*Saved data entries*
================================
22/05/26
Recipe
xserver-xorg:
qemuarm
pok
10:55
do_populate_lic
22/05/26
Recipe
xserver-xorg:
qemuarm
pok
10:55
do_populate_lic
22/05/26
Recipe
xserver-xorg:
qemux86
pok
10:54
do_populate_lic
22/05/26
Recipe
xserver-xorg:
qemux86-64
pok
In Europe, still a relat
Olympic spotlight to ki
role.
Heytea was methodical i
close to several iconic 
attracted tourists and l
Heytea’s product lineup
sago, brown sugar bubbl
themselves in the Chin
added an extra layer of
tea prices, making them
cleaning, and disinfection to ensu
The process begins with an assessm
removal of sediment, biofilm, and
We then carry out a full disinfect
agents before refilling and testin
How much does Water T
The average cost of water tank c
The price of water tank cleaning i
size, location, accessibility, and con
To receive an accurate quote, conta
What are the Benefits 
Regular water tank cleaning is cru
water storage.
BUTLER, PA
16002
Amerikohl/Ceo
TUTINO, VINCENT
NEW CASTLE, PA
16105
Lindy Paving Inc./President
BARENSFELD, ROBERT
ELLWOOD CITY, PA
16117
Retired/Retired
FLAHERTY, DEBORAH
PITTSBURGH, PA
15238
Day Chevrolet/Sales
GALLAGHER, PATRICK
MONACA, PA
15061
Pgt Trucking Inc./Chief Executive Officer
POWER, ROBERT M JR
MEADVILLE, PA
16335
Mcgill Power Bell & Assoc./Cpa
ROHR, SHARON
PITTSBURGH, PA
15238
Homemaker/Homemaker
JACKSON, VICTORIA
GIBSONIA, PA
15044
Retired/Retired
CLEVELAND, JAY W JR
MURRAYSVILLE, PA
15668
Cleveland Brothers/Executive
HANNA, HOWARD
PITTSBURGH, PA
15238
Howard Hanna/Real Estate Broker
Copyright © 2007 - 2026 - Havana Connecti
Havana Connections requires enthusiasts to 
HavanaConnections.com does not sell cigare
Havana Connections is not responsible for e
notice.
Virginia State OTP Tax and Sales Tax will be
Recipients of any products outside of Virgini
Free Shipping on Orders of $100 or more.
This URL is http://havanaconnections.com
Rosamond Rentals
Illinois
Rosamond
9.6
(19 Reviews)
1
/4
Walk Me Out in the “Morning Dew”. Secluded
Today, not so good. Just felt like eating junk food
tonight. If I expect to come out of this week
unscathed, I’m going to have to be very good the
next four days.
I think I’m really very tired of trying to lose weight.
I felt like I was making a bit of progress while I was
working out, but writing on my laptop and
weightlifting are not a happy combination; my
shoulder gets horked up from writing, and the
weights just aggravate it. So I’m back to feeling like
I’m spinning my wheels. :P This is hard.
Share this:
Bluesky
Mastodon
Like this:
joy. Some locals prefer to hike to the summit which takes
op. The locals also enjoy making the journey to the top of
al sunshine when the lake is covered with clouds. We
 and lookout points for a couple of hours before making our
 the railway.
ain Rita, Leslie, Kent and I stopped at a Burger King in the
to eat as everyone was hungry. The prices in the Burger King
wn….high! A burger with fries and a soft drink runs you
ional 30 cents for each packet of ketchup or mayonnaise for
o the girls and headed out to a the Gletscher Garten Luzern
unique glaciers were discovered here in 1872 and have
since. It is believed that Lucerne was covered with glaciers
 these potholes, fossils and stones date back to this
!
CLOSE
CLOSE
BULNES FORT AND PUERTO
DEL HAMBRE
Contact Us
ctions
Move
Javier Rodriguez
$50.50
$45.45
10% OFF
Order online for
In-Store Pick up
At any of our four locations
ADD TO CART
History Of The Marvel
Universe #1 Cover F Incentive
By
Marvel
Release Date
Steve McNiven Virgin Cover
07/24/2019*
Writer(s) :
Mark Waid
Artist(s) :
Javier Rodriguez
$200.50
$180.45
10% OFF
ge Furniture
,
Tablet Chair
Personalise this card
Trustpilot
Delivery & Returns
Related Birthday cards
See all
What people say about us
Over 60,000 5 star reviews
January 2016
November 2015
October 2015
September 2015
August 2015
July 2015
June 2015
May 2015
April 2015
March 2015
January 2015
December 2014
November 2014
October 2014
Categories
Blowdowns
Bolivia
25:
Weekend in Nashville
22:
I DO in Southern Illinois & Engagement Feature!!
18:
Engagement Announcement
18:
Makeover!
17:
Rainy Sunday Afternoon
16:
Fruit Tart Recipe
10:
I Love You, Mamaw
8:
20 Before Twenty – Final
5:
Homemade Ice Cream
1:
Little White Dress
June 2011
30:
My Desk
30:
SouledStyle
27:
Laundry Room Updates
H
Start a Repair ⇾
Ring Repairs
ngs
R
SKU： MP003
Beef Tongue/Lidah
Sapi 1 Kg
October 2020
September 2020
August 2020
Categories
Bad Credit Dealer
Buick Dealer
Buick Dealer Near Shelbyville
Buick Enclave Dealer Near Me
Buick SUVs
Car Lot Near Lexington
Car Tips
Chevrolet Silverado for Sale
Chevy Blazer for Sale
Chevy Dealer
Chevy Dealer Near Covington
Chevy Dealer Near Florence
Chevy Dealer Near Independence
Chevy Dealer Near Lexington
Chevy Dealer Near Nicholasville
================================
Report each line of the data in which "Engagement" occurs.

*Output*
I DO in Southern Illinois & Engagement Feature!!
Engagement Announcement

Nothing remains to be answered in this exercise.